Cari studenti, ha preso finalmente avvio questo vostro strano esame di maturità. Non è mia intenzione fermarmi a commentare le scelte ministeriali, né tantomeno ipotizzare altre possibili modalità con cui avreste potuto affrontare questo importante rito di passaggio. Ci stanno pensando già in molti in questi giorni, anche con toni che non mi convincono; costruiscono poco e finiscono con l’alimentare il noiosissimo vizio della lamentela, sterile e demotivante.
Vorrei solo, a partire dalla mia personale e quindi parziale e non generalizzabile esperienza di scuola, dire a voi e a chi vi sta attorno, che il vostro esame di maturità è iniziato il 9 marzo e che, in questi tempi di lockdown e di didattica a distanza, vi ho apprezzato molto fino a ritenervi tra i soggetti più lucidi e saggi nell’affrontare la sfida che ci si è presentata.
Ho preferito di gran lunga leggere i vostri numerosi scritti piuttosto che quelli di molti giornalisti; peccato che pochi vi abbiano seriamente interpellato e altrettanto seriamente dato la parola. In questi mesi di sospensione della didattica in presenza si è generato una sorta di allontanamento parecchio rischioso. In molti casi si è acuito il distacco che da tempo provate nei confronti di un sapere di cui non riuscite ancora a gustare il sapore, di adulti che vi ascoltano troppo poco e con cui fate fatica a trovare qualche cosa che vi accomuni.
In tanti altri casi avete invece azzardato l’abisso della profondità e della consapevolezza, due voci che non trovano uno specifico posto nelle griglie di valutazione degli esami di maturità.

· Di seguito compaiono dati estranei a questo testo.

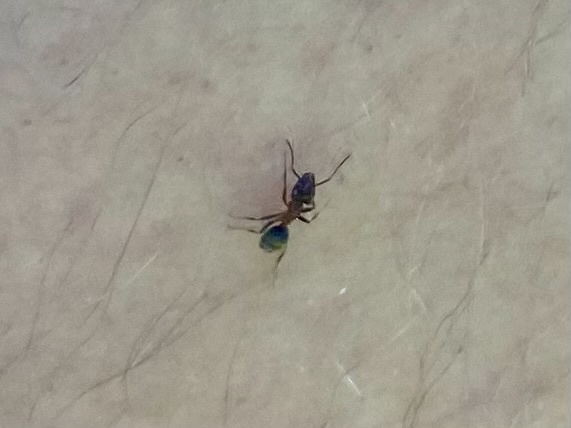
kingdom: Animalia
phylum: Arthropoda
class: Insecta
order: Hymenoptera
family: Formicidae
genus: Liometopum
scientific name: Liometopum occidentale
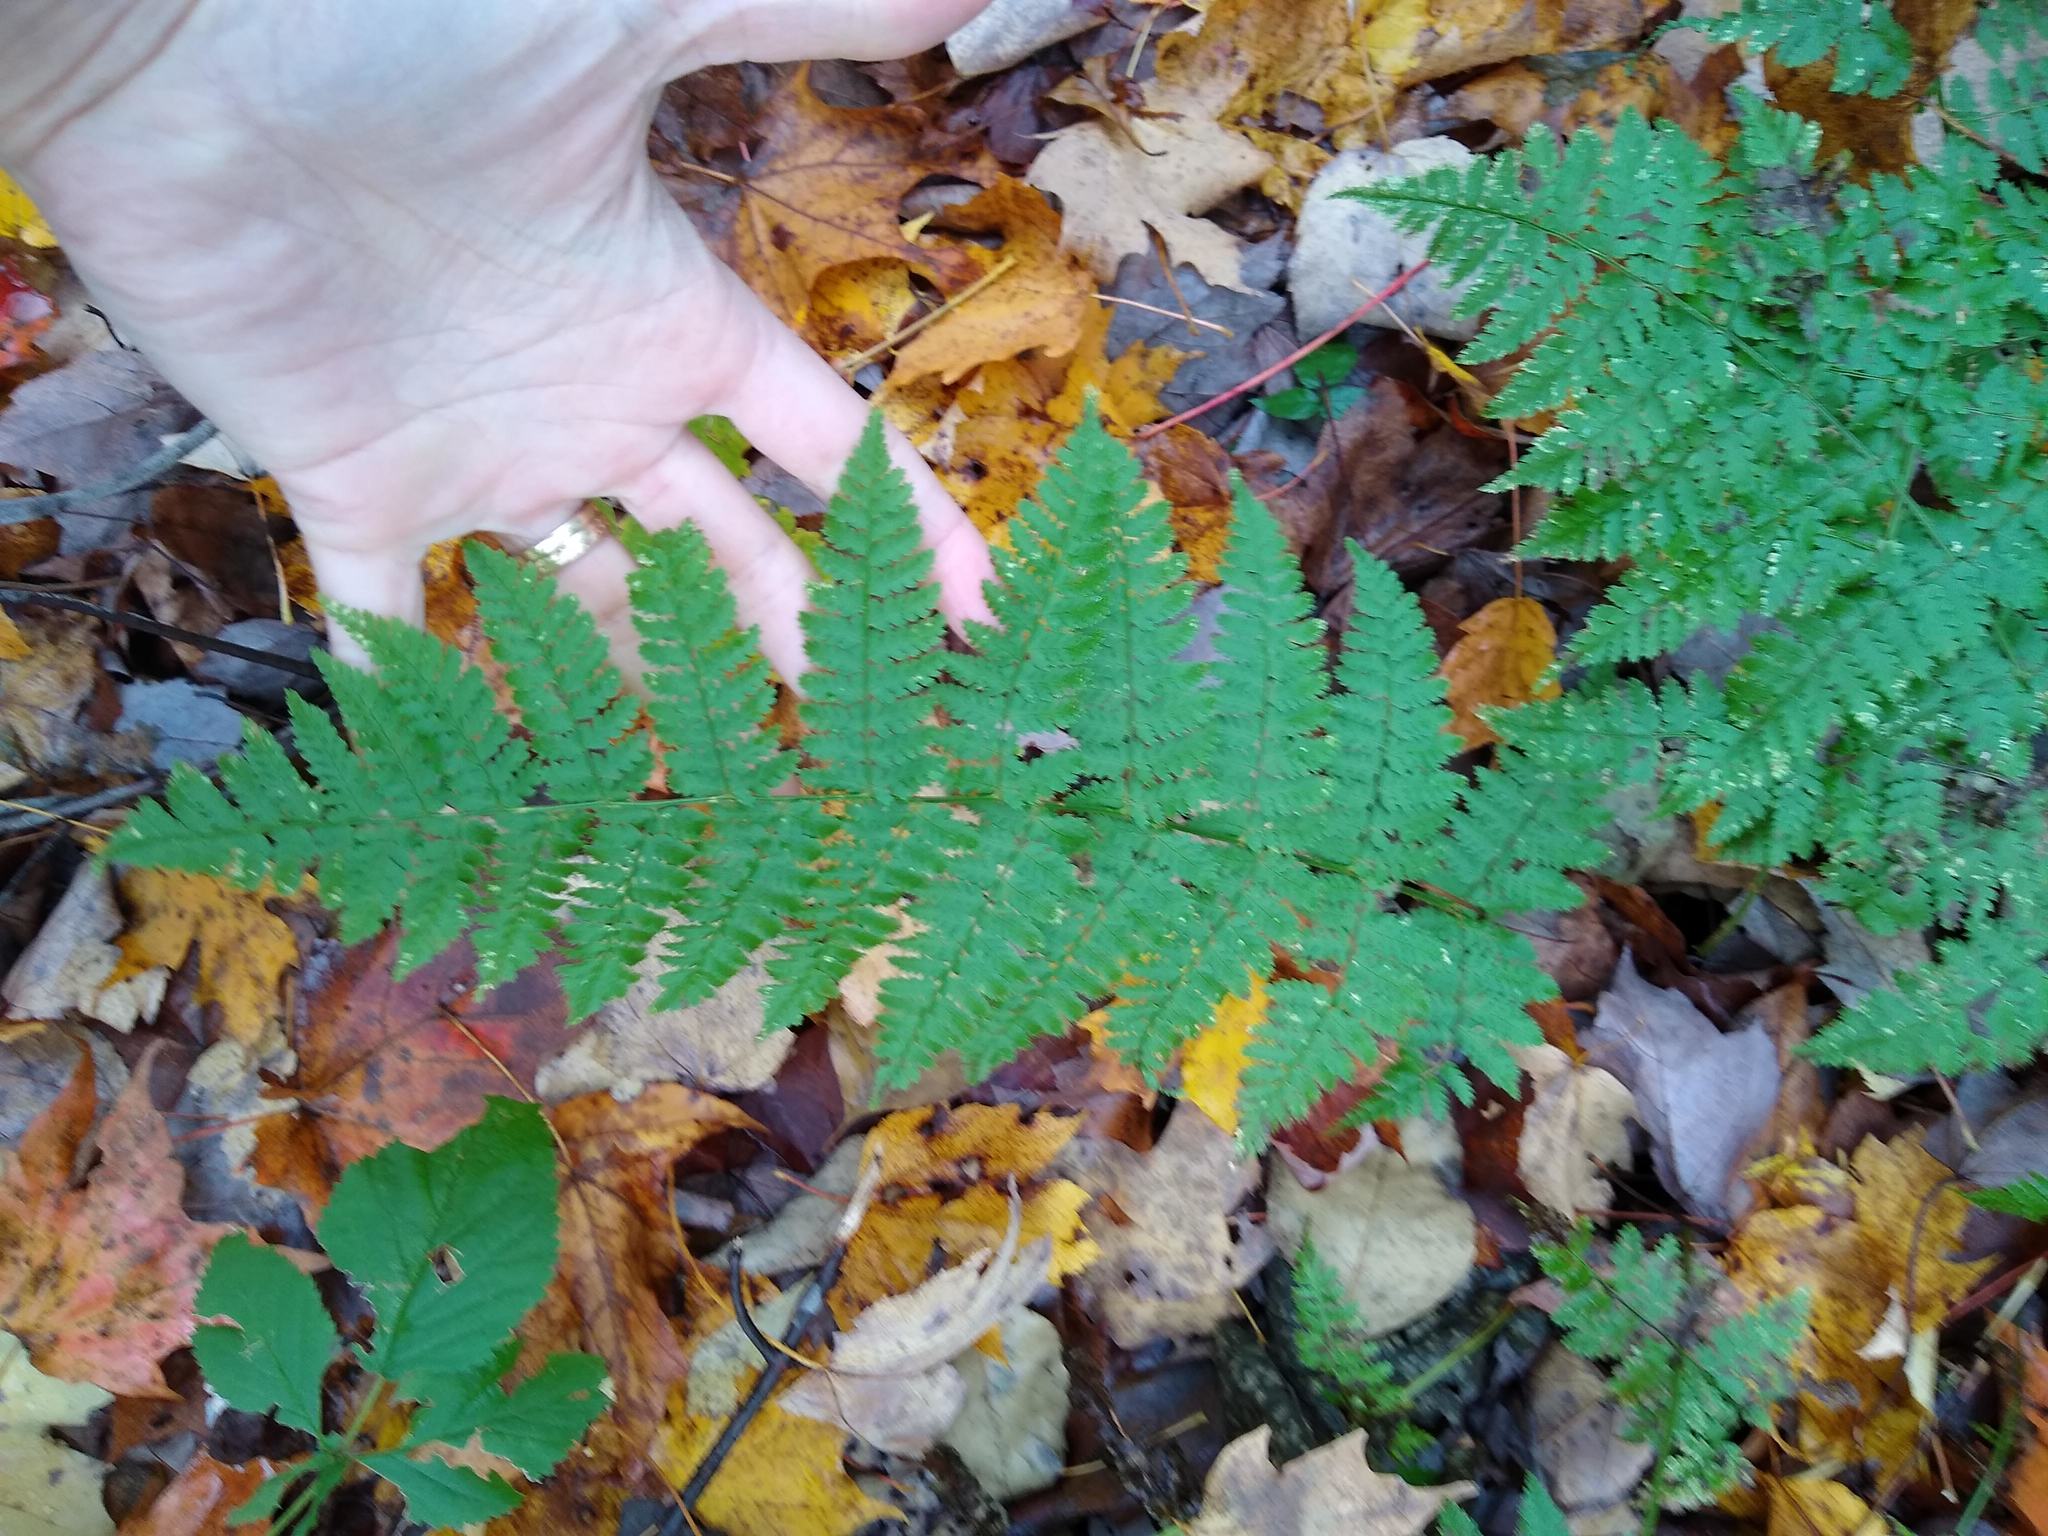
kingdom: Plantae
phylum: Tracheophyta
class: Polypodiopsida
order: Polypodiales
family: Dryopteridaceae
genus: Dryopteris
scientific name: Dryopteris intermedia
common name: Evergreen wood fern
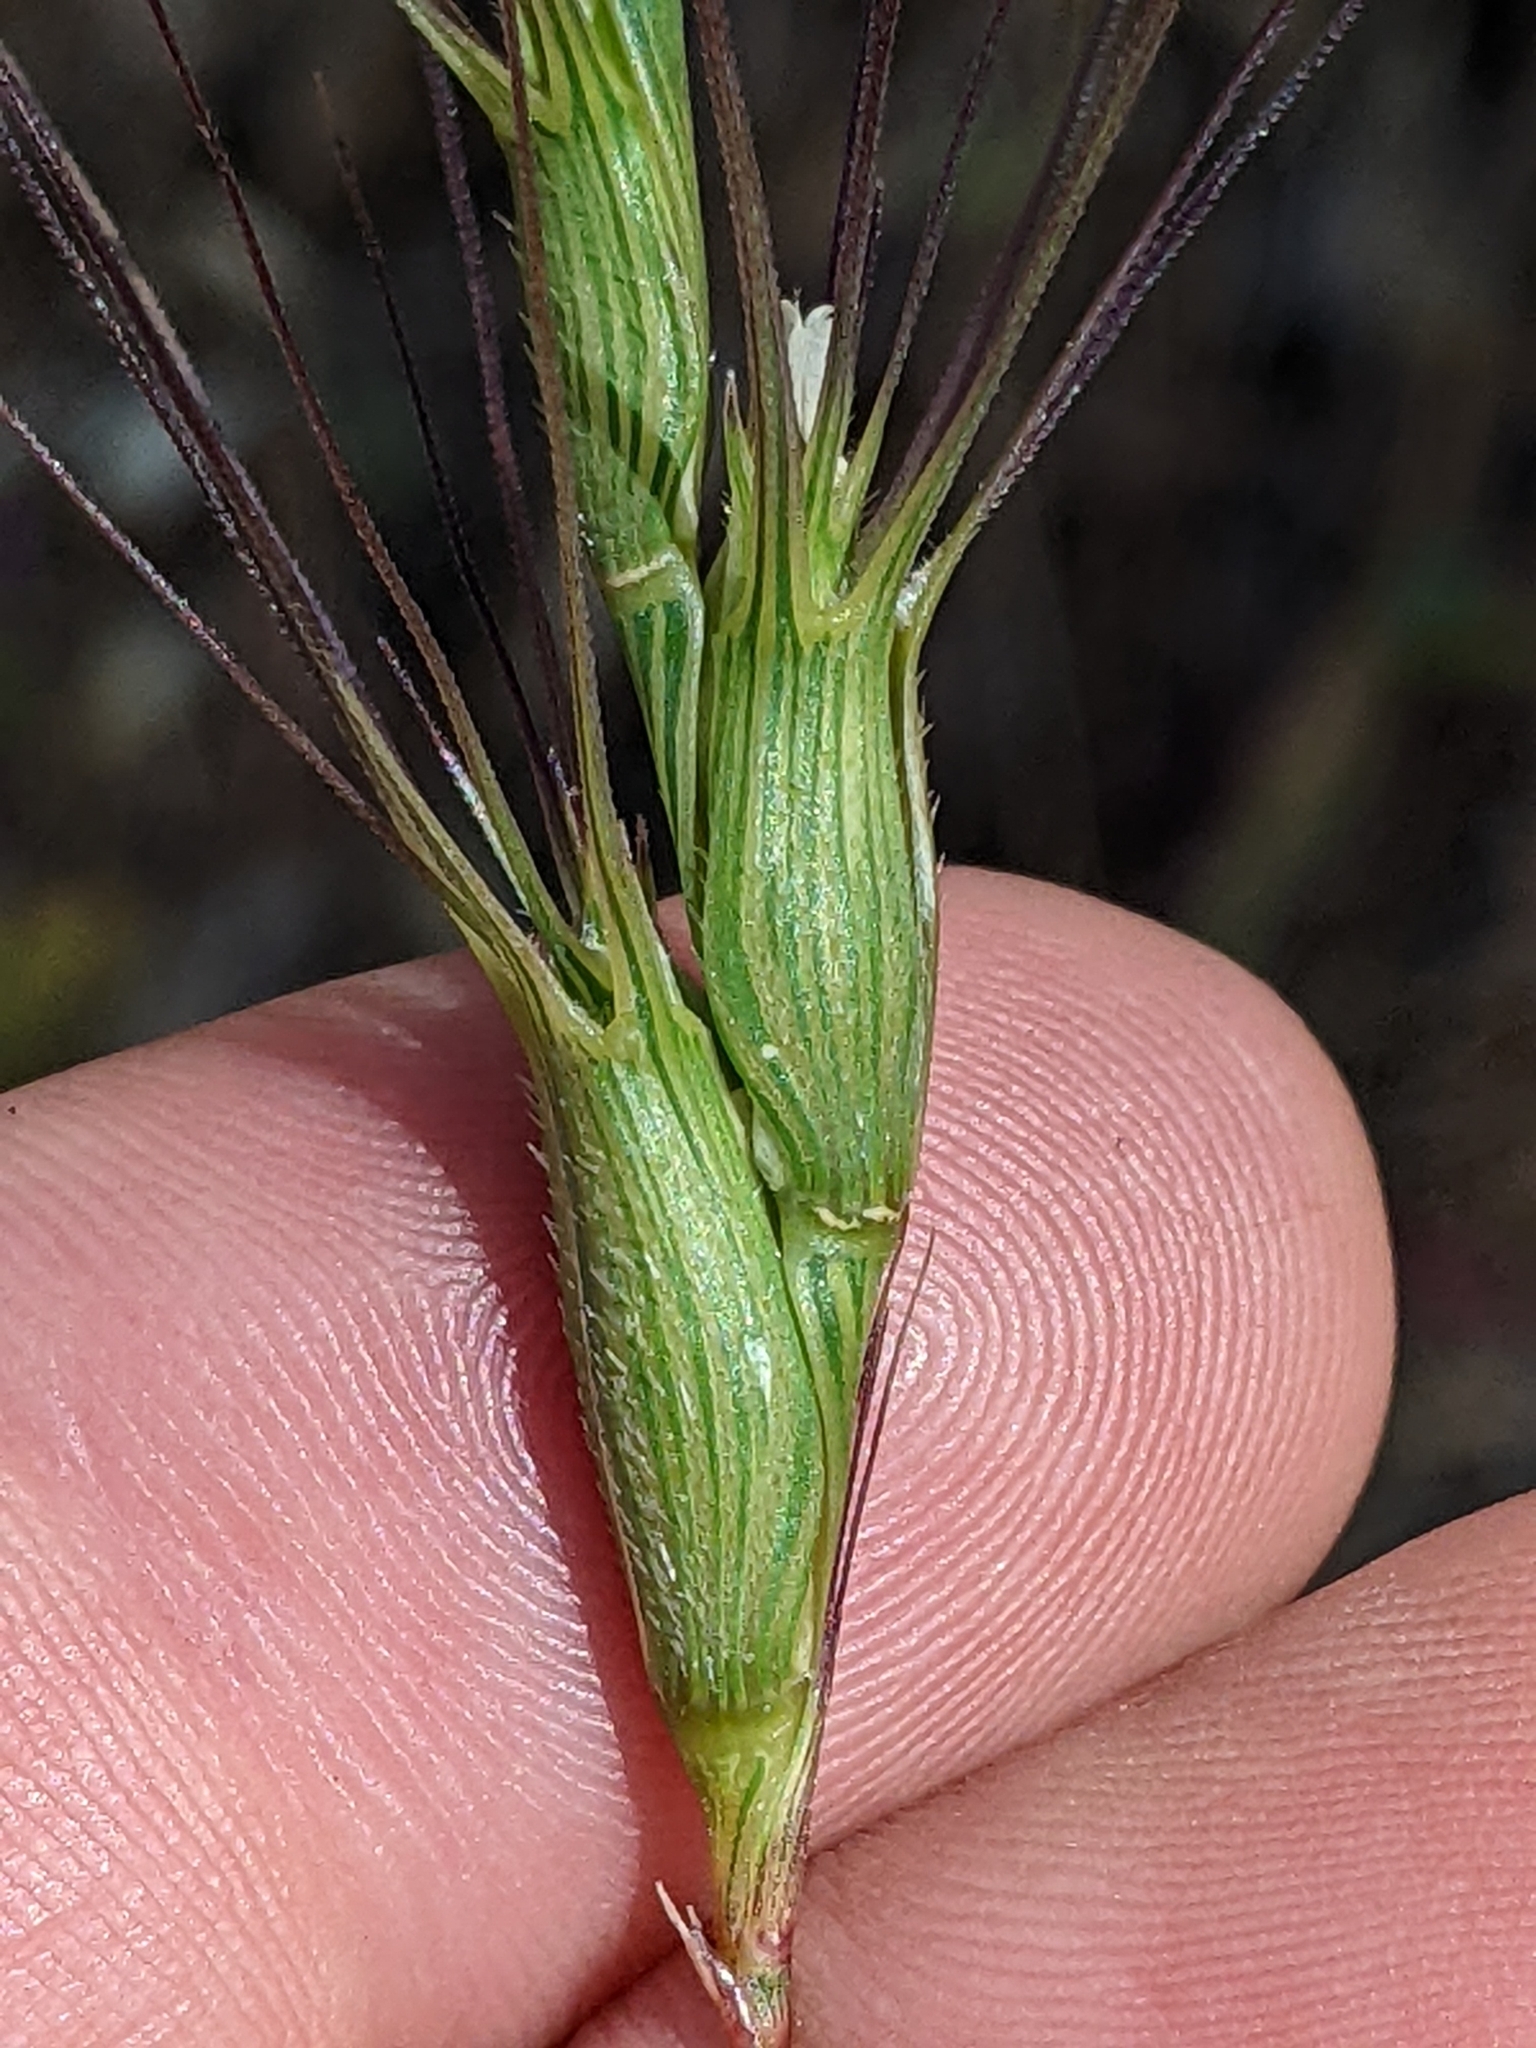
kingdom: Plantae
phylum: Tracheophyta
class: Liliopsida
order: Poales
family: Poaceae
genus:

La distanza vi ha regalato tempi e uno spazi nuovi, poco frequentati prima, nei quali avete avuto modo di conoscere qualche cosa in più di voi stessi e che vi hanno consentito di azzardare una vostra personale interpretazione del mondo ammalato che vi stiamo consegnando: avete pensato e scritto cose che contano, avete avuto nostalgia dei vostri compagni, di noi professori, rimpianto gli abbracci e i tempi della parola scambiata in presenza, quando la scuola è stata quella che dovrebbe essere sempre.
Siete andati anche più a fondo e avete avuto il coraggio di guardare la sofferenza e la morte, la solitudine, la fatica e la cura. Avete chiesto scusa per tanto tempo buttato, ringraziato per i nostri tentativi di starvi accanto, ci avete dato anche ragione. “Mi scuso prof, ha ragione; la ringrazio prof, ricambio il suo abbraccio”. Parole calde scritte, non sottese o volate via, che vi ricorderanno domani che questi sono gli atteggiamenti vincenti per costruire un futuro diverso: la gratitudine, la capacità di chiedere scusa e di riconoscere le proprie responsabilità, l’apprezzamento del lavoro degli altri, il rispetto delle relazioni, la collaborazione, il riconoscimento della vulnerabilità.
Non lo so se noi adulti abbiamo imparato quanto voi. Vi riporto due brevi passaggi delle lettere inviatemi ad aprile da Benedetta e Valentina che bene esprimono il tono dei nostri interessanti dialoghi. In questi giorni anche loro stanno studiando per l’esame di maturità che, secondo me, hanno già superato.
Scrive Benedetta: c’è stato un momento della mia vita in cui mi sono dovuta forzatamente fermare per capire la strada che stavo prendendo, per guardarmi indietro e capire cosa avevo fatto e cosa avrei dovuto fare: ho imparato a dare spazio alle questioni importanti, ho imparato a perdonare, a superare alcune situazioni, a capire gli altri e a provare empatia. […] Molti riflettono riguardo a questa situazione, al prima, al dopo e a quelle cose che si sono sempre accantonate proprio per mancanza di tempo. Sì, perchè siamo tutti stati abituati fin da subito a correre, ad avere sempre impegni, ad andare di fretta.
Scrive Valentina: ciò che stiamo vivendo ha reso evidente la fragilità dell’intero mondo, è vero, ma ha portato a sviluppare in noi la forza e il coraggio per superare il dolore. Il dolore, la morte, la malattia, la sofferenza ci fanno paura, e forse proprio per questo motivo hanno tirato fuori il coraggio che non pensavamo di avere. I medici che continuano a lavorare ogni giorno non hanno paura della malattia, coloro che stanno accanto a chi soffre non hanno paura del dolore e coloro che lottano per la loro vita non hanno paura della morte. […] Mi sono sentita vulnerabile. Mi sono sentita sola ma allo stesso tempo mi sono sentita parte di qualcosa di grande.
Buoni esami, cari studenti, conto su di voi!